● Task statement:
Once you have found the line with "Conférences" in the records below, retype it and every line after it to the end exactly, with no pictures and nothing more.

● Material to process:

--- START ---

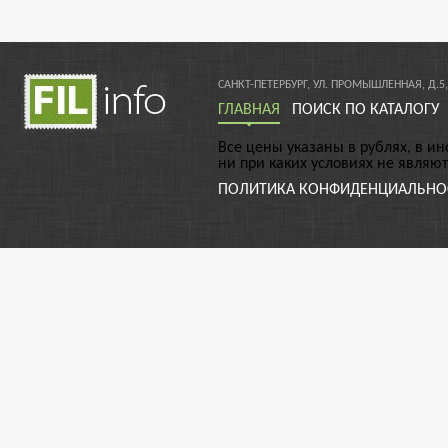
САНКТ-ПЕТЕРБУРГ, УЛ. ПРОМЫШЛЕННАЯ, Д.5,
ГЛАВНАЯ
ПОИСК ПО КАТАЛОГУ
Все цены указаны в рублях, в и
ни при каких условиях не являю
ПОЛИТИКА КОНФИДЕНЦИАЛЬНО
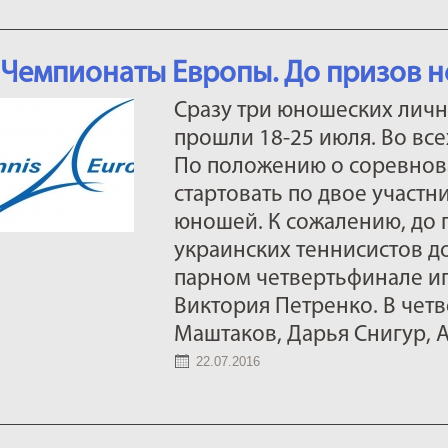
Чемпионаты Европы. До призов н
Сразу три юношеских лич
прошли 18-25 июля. Во все
По положению о соревнова
стартовать по двое участн
юношей. К сожалению, до 
украинских теннисистов до
парном четвертьфинале и
Виктория Петренко. В четв
Маштаков, Дарья Снигур, 
22.07.2016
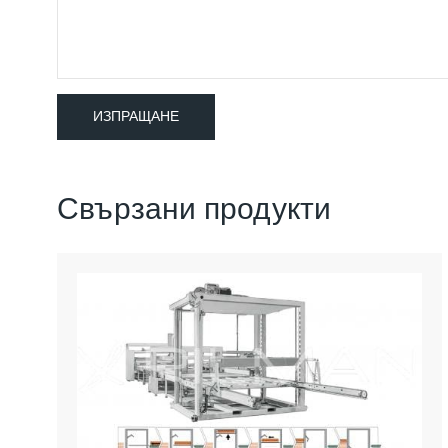
Свързани продукти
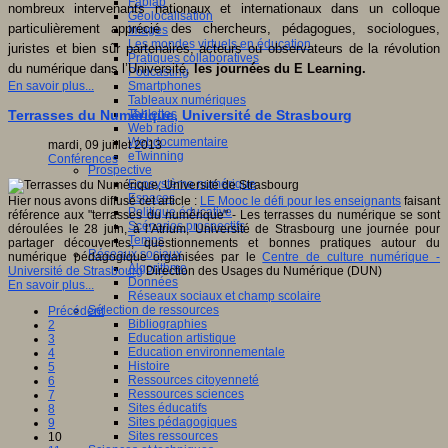
Fablab
nombreux intervenants nationaux et internationaux dans un colloque
Géolocalisation
particulièrement apprécié des chercheurs, pédagogues, sociologues,
Images
Les mondes virtuels en éducation
juristes et bien sûr partenaires, acteurs ou observateurs de la révolution
Pratiques collaboratives
du numérique dans l’Université,
les journées du E Learning.
Podcasting
Smartphones
En savoir plus...
Tableaux numériques
Tablettes
Terrasses du Numérique, Université de Strasbourg
Web radio
Webdocumentaire
mardi, 09 juillet 2013
eTwinning
Conférences
Prospective
Ecosystème numérique
Espaces
Hier nous avons diffusé cet article :
LE Mooc le défi pour les enseignants
faisant
Politique éducative
référence aux "terrasses du numérique" - Les terrasses du numérique se sont
Scénarios prospectifs
déroulées le 28 juin, à l’Atrium, Université de Strasbourg une journée pour
Temps
partager découvertes, questionnements et bonnes pratiques autour du
Réseaux sociaux
numérique pédagogique organisées par le
Centre de culture numérique -
Algorithme
Université de Strasbourg
Direction des Usages du Numérique (DUN)
Données
En savoir plus...
Réseaux sociaux et champ scolaire
Sélection de ressources
Précédent
Bibliographies
2
Education artistique
3
Education environnementale
4
Histoire
5
Ressources citoyenneté
6
Ressources sciences
7
Sites éducatifs
8
Sites pédagogiques
9
Sites ressources
10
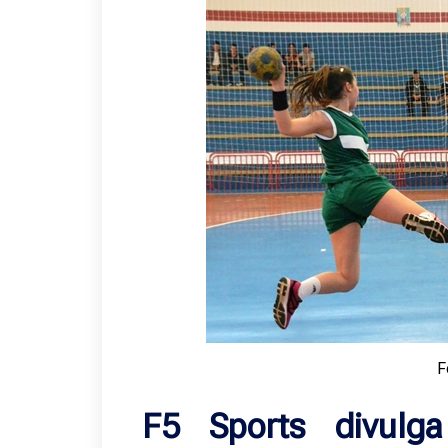
F
F5 Sports divulg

--- END ---

● Reply:
Conférences
Prospective
Ecosystème numérique
Espaces
Hier nous avons diffusé cet article :
LE Mooc le défi pour les enseignants
faisant
Politique éducative
référence aux "terrasses du numérique" - Les terrasses du numérique se sont
Scénarios prospectifs
déroulées le 28 juin, à l’Atrium, Université de Strasbourg une journée pour
Temps
partager découvertes, questionnements et bonnes pratiques autour du
Réseaux sociaux
numérique pédagogique organisées par le
Centre de culture numérique -
Algorithme
Université de Strasbourg
Direction des Usages du Numérique (DUN)
Données
En savoir plus...
Réseaux sociaux et champ scolaire
Sélection de ressources
Précédent
Bibliographies
2
Education artistique
3
Education environnementale
4
Histoire
5
Ressources citoyenneté
6
Ressources sciences
7
Sites éducatifs
8
Sites pédagogiques
9
Sites ressources
10
F
F5 Sports divulg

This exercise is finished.